Le quartier Guynemer a perdu son aviateur. Il aimait survoler Watteau, Sade et Mozart, imaginer sa vie de libertin, courir mille périls en soutenant Mao, Balladur et Jean-Paul II. Mais en dépit d’une silhouette un brin théâtrale, coupe de moine et porte-cigarette, Philippe Joyaux dit Sollers était avant tout écrivain. Bien sûr, il se voulait provocateur, insolent, quand tout le monde le moquait, décriait ses manières de nanti. Bien sûr, il avait reçu comme deux coups de massue les éloges de Mauriac et d’Aragon. C’est à croire que le soutien de ces deux là sans vergogne l’avait étouffé. Mais il demeura ce qu’il avait voulu devenir.
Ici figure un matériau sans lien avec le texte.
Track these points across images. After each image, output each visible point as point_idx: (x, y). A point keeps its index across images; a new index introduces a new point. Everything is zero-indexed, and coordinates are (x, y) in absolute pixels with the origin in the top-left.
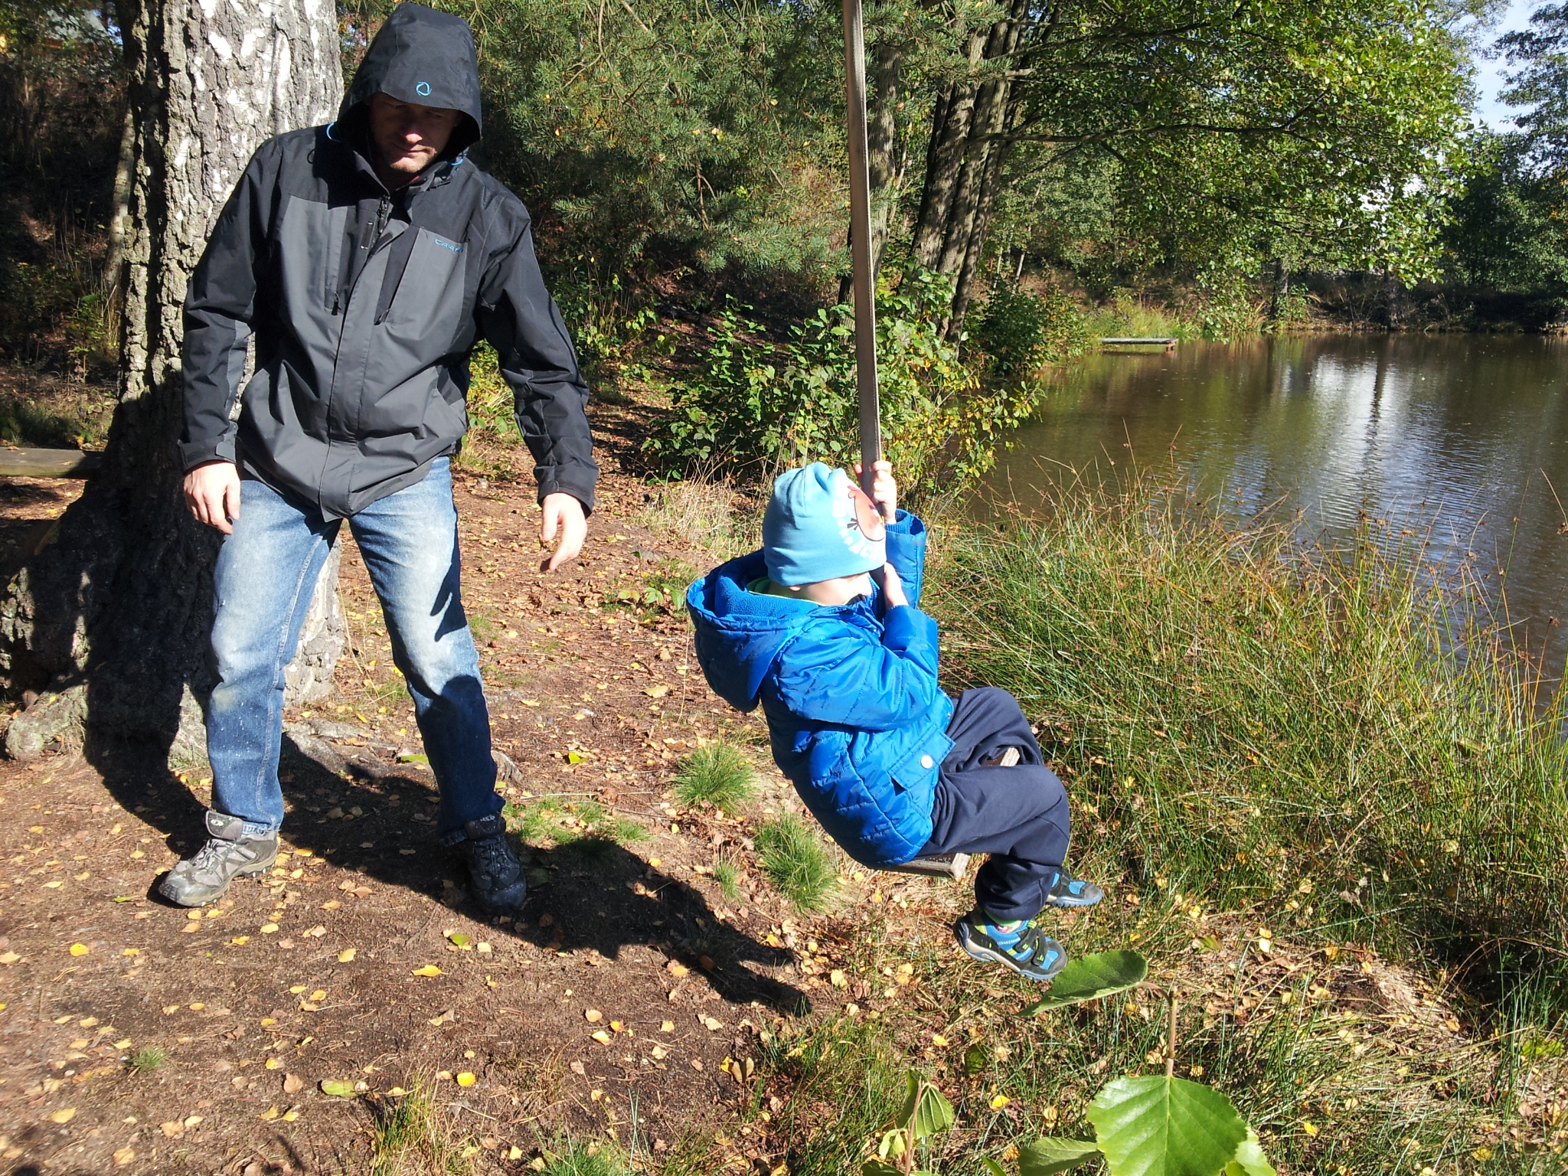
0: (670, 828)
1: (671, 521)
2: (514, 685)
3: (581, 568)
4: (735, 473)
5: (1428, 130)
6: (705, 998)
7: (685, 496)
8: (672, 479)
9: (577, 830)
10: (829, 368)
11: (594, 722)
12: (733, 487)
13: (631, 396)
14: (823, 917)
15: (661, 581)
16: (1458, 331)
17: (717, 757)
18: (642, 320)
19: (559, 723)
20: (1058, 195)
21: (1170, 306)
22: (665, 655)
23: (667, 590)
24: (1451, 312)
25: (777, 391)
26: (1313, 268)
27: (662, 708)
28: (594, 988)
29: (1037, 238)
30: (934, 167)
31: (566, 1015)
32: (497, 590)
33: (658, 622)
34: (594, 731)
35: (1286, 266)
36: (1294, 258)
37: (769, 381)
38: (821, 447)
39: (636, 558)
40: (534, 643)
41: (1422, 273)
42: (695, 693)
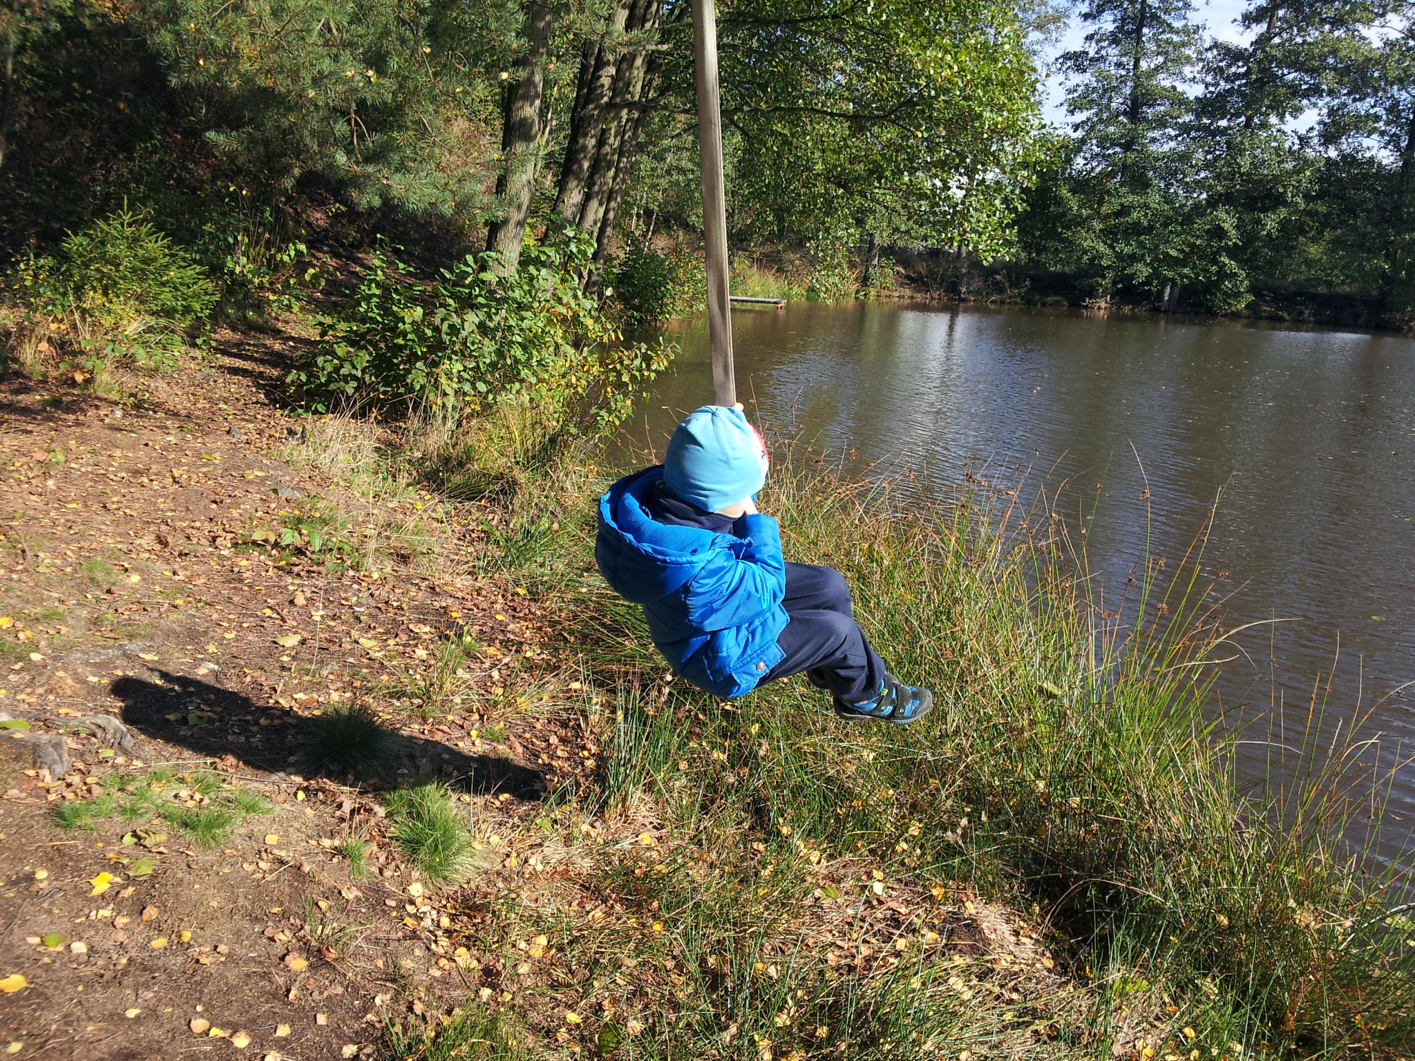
0: (295, 795)
1: (313, 456)
2: (131, 637)
3: (214, 506)
4: (380, 409)
5: (1009, 127)
6: (326, 994)
7: (329, 431)
8: (316, 412)
9: (191, 804)
10: (478, 312)
12: (378, 423)
13: (280, 325)
14: (456, 888)
15: (299, 521)
16: (1016, 303)
18: (293, 253)
20: (685, 164)
21: (780, 270)
22: (300, 600)
23: (304, 532)
24: (1010, 287)
25: (426, 331)
26: (900, 243)
27: (294, 659)
28: (201, 992)
29: (666, 202)
30: (578, 127)
31: (168, 1027)
32: (121, 529)
33: (294, 565)
34: (218, 687)
35: (877, 240)
36: (885, 234)
38: (467, 387)
39: (273, 496)
40: (157, 588)
41: (998, 252)
42: (330, 641)
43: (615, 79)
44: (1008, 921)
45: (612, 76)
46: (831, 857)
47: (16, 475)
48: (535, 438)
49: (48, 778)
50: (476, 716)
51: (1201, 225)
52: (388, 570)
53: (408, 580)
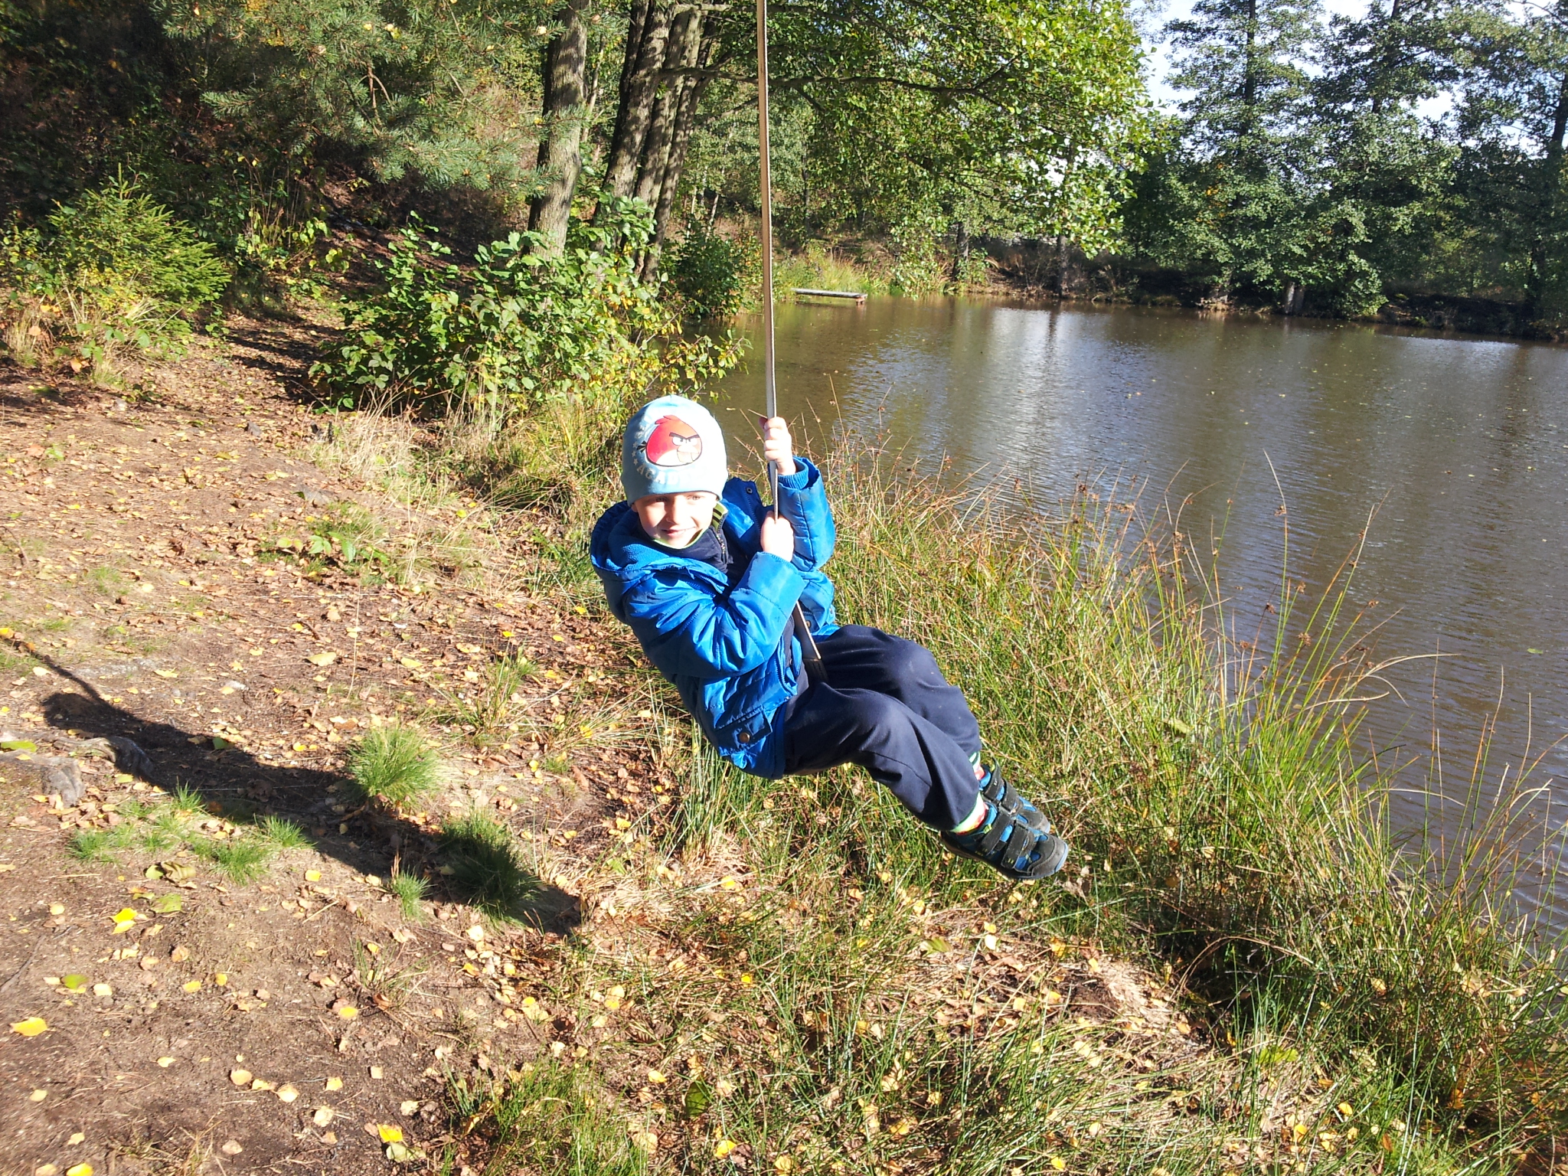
0: (337, 828)
1: (342, 457)
2: (146, 652)
3: (233, 509)
4: (415, 406)
5: (1112, 103)
6: (380, 1045)
7: (359, 430)
8: (343, 408)
9: (220, 835)
10: (520, 299)
11: (244, 698)
12: (414, 421)
13: (300, 312)
14: (521, 932)
15: (329, 527)
16: (1123, 302)
17: (393, 743)
18: (311, 232)
19: (201, 699)
20: (749, 140)
21: (859, 261)
22: (334, 615)
23: (335, 539)
24: (1117, 284)
25: (462, 319)
26: (992, 234)
27: (329, 679)
29: (730, 183)
30: (628, 95)
32: (130, 534)
33: (325, 576)
34: (245, 708)
35: (967, 230)
36: (975, 223)
37: (453, 308)
38: (512, 383)
39: (299, 499)
40: (173, 599)
41: (1102, 244)
42: (369, 660)
43: (668, 42)
44: (1137, 982)
45: (664, 39)
46: (937, 906)
47: (10, 472)
48: (591, 441)
49: (60, 805)
50: (535, 746)
51: (1327, 219)
52: (431, 583)
53: (454, 595)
Lucide, beaucoup trop peut-être, Philippe Sollers a donc choisi d’occuper le centre du milieu, nous voulons dire ce quadrilatère qui comprend le sixième, une fraction du septième arrondissement de Paris, ce territoire qu’Erik Orsenna compare au Vatican.

Polémiste à tout  crin, flâneur haut en couleurs, Sollers inventa parfois des romans fragiles et des essais furtifs. Il ne méritait pourtant pas d’être réduit comme en cendre à sa caricature.

On ne doit pas oublier ses ouvrages majeurs, ses articles formidables parus dans Le Monde – il poursuivit l’entreprise dans Le Journal du dimanche –, les revues, Tel Quel, puis l’Infini, par le biais desquels naquirent aussi de bons livres – « Ingrid Caven » de Jean-Jacques Schul, en particulier, Gallimard en couronnement. 

Féroce, un soir d’« Apostrophes », Patrick Modiano dit des livres de Sollers qu’ils lui rappelaient Sacha Distel – une façon de déclasser celui qui, fin des années soixante-dix oblige, se prétendait encore un révolutionnaire. De la part d’un jeune homme qui, sans le dire, en douce, prolongeait l’inspiration de Simenon, cela ne manquait pas de toupet.

Certes, « Femmes » a tout l’air de l’épate-bourgeois tel qu’autrefois, dans les chaumières, on en frémissait. Mais l’avez-vous lu ? Pour vous, nous en avons pioché sur la toile quelques lignes : « Tous ces corps, tous ces visages de femmes, surgis en relief dans le mouvement… Le mouvement de quoi ? D’une pénétration, bien sûr. Vrille à regarder jusqu’à l’extrême limite. Qui ne ferme pas les yeux en chemin. Si vous gardez les yeux ouverts dans l’amour, dans la mort, alors apparaissent les déformations fondamentales… Un œil… Trois yeux… Treize doigts… Le front et le menton sans rapports… Le viol de l’image. La langue dardée comme un couteau… Le tourbillon sur place de la figure en souffrance ; cris, larmes, agonie, décomposition tenue… »

Ce n’est peut-être l’absolu du roman qui traverse les siècles, mais à coup sûr une tentative réussie de faire vivre la littérature.

On en fait le pari, viendra bientôt le jour où les rieurs tairont leurs critiques, où l’ironie laissera la place à la lecture. Alors on se rendra compte que Sollers, épris de littérature, avait de la légèreté comme d’autres l’esprit de sérieux. Les témoins défileront pour dire leur gratitude, les amateurs enfin trouveront du charme à ses récits.

L’aviateur du quartier Guynemer a mis les voiles. Vogue-t-il du côté de l’Atlantique ? A Ré, mondain toujours, mais vrai, Sollers aimait causer, rêver, se poser, laisser vivre ses blessures intimes et familiales à l’abri des regards. Fini de jouer. Le soleil a rendez-vous avec les mots.